Well, my informal little hackweek is coming to a close today, and it has been really good. The experimental store-sqlite branch is now well and truly merged onto trunk, and I’ve been running it the past couple of days. It’s not managing my personal mail yet, but I will probably switch over this weekend: as well as being a lot more performant, a number of serious issues for IMAP users are now totally gone. You don’t have to worry that too much mail is queued up for you any more, or that your mail filters will crap out because of all the re-processing happening on the server.

There is still plenty of work left to do in the store: currently, it’s missing a few functions needed to support the web UI correctly, but I’m still planning on making a release soon. The release will likely be some kind of server-only release, for those people (like me) who are mainly running it for the SMTP/IMAP loveliness.

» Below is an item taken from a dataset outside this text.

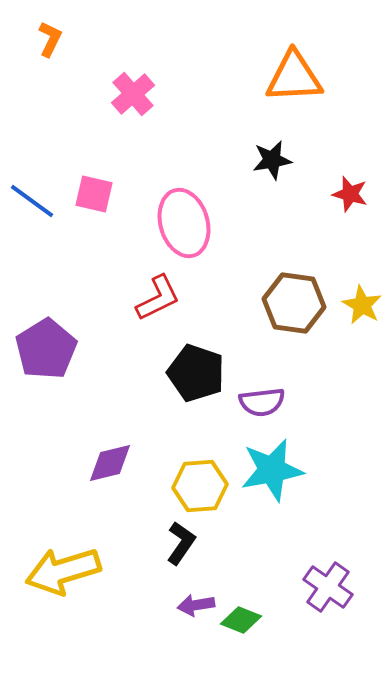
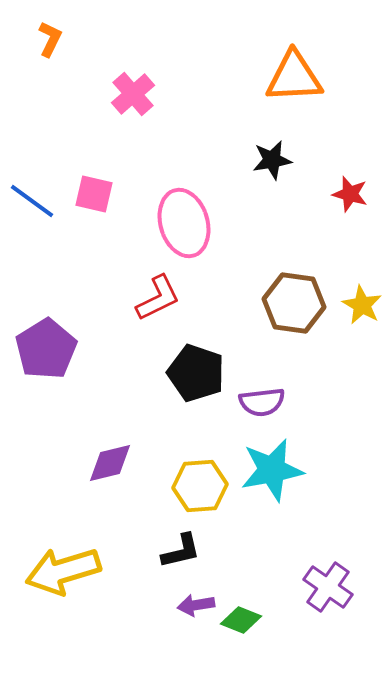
black L-shape: moved 8 px down; rotated 42 degrees clockwise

Going back to the dogfood; I’ve set up the new trunk on shell.bongo-project.org and it’s running well. I’ve signed up to LKML, a couple of other mailing lists (I was already subscribed to OpenSUSE’s discussion list, which must have been bouncing, so I’ve asked Andy Wafaa to pass on my profuse apologies to their ML admin: if it’s any consolation to him, receiving backed up posts in batches of ~10 simultaneously really helped me debug a locking problem we had!), and at the moment I have a few hundred mails in there from running just over a day. I’ve also been testing with my mailbox backup, which is nearer 10 thousand e-mails, and there isn’t even a slight different in performance.

I would love to see someone test Bongo against some of the mail test harnesses that are out there, so we have some good idea of how large a mailbox we can handle, how many simultaneous mails, etc. I’m really hoping that people will start using Bongo in progressively more serious situations because the widespread testing is the best way of finding a lot of our bugs.